The Harts aren’t getting out of the music business, but they sold the building to HM Capital LLC, a partnership of Quincyans Brian Hendrian and Andrew Mays, at the end of October for $280,000, according to records in the Adams County Recorder’s office.

Two wedding businesses to move into second floor

Second String Music will remain as the anchor store on the first floor as it has since July 2012. The Adams County Democratic Party has its headquarters at 503 Maine, and 505 Recording Studio, 505 Maine, is on the second floor of the building. An original bank safe in the basement is leased for storage.

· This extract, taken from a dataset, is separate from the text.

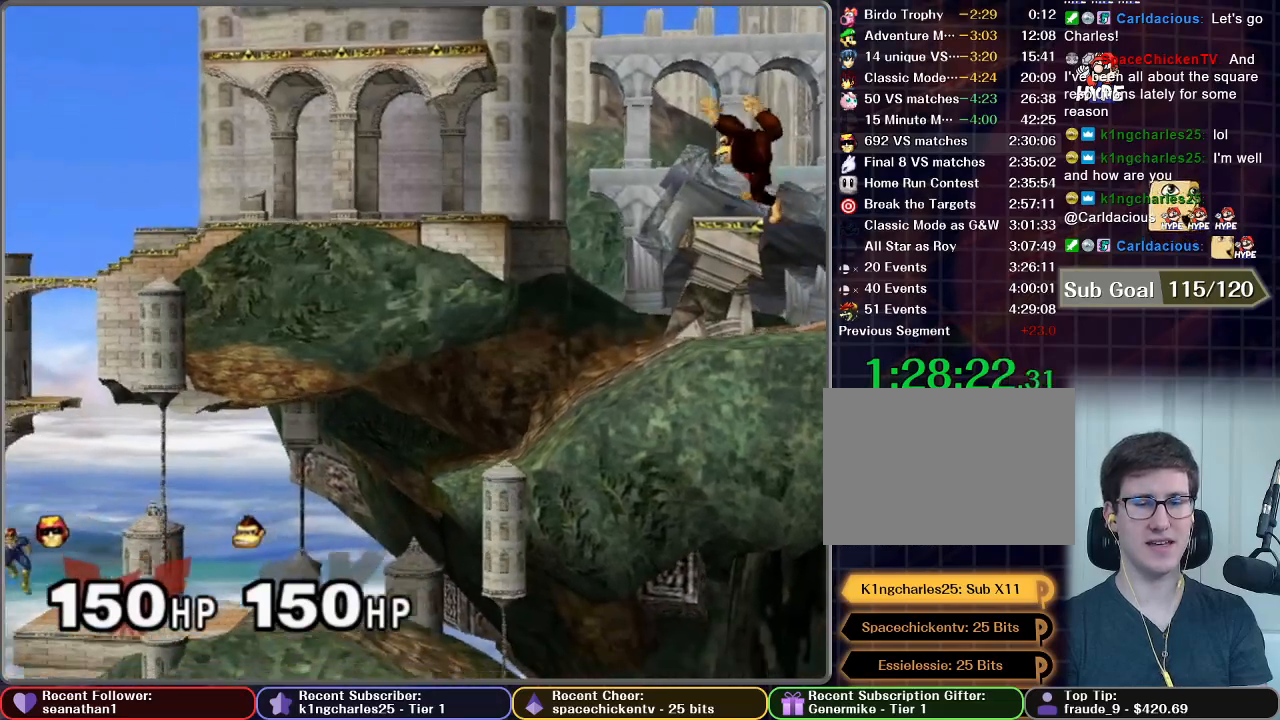
{"buttons": [], "left_stick": "down", "right_stick": "center", "button_events": []}
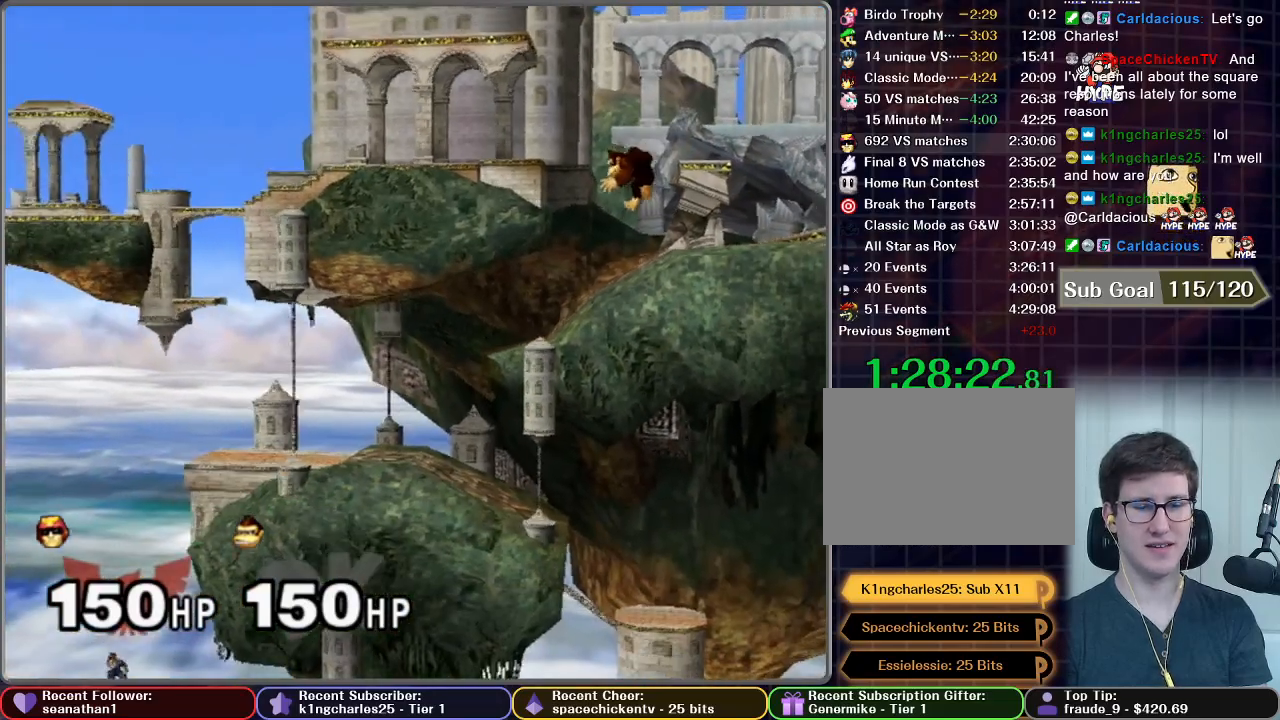
{"buttons": [], "left_stick": "center", "right_stick": "center", "button_events": []}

Mays said DP Construction, 123 N. Fourth, will renovate other floors, repair the roof and add a fire escape. His wife, Laura, plans to move her wedding stationary studio, Invited by Lamaworks, from 107 N. 10th to the second floor. Sara Elizabeth Weddings, a wedding planning business owned by Sara Reddick, also plans to move from 107 N. 10th to the second floor.

Mays and Hendrian plan to establish an office for their real estate investment company on the fifth floor. They have plans to close Friday on an eight-unit residential apartment building in the 800 block of North Seventh.

Mays hopes an elevator with a Hollister Whitney carriage car installed in 1920 can be made operational again.

“Rodney has taken me through that building probably a half dozen times over the last five years, just because I’ve always just really liked it,” Mays said. “I’ve just always really liked old buildings. I grew up in Quincy, and I like being part of the downtown. I was kind of tired of paying rent, it’s a good investment and I like doing something with Brian. There are lots of reasons (to buy the building).”

“Andrew has had his eyes on this building for a long time,” Hart said. “I remember him coming in here maybe four or five years ago, just walking around.”

Building was the tallest in Quincy for 30 years

Mays said hopes additional renovations could include residential space on the third and fourth floors. Once the design phase is complete, construction will start in January. The move-in process will start in May or June.

Hart, a former newspaper reporter, did extensive research into the building’s history. A brick structure built in 1840 at the corner of Fifth and Maine was removed several years later, and Hattie Dodd had a five-story structure built in the same spot in 1897. She named the building in honor of her father, John Dodd. It was the tallest building in Quincy for 30 years.

The structure, designed by Ernest Wood, cost $20,000 to build. The original dimensions were 100 feet on the Maine Street side, 24 feet on Fifth Street, and 70 feet high. The building was remodeled after a fire in the early 1920s. An addition built on the north side along Fifth Street next to what is now the parking lot Schuecking’s Men’s Wear.

“Originally, there were five storefronts in the building,” Hart said. 

Harts wanted to make sure building was locally owned

Mercantile Bank bought the building in 1905 and remained there until the early 1960s. It became a popular place for attorneys to have their offices, and it also was the home for a jewelry store, a florist, dentists and doctors.

“When (Mercantile Bank) left in the 1960s, that began the slow decline of the building,” Hart said.

Hart says he and his wife have no plans to move their music business from Fifth and Maine. They wanted to make sure the building would remain under local ownership.

“We had a lot of people go through this building, but we weren’t going to sell it to another lawyer from Chicago who didn’t give a crap about it,” he said. “We wanted somebody local who actually cares about Quincy to take it over. You sell it to some guy from California or Florida or whatever, and you don’t know what’s going to happen.

“We’ve taken this as far as we can go, and we are excited Andrew and Brian are taking over. The difference between nine years ago when we got down here and now is night and day. Quincy has a long way to go to to establishing a more vibrant downtown, but we’re on the right path.”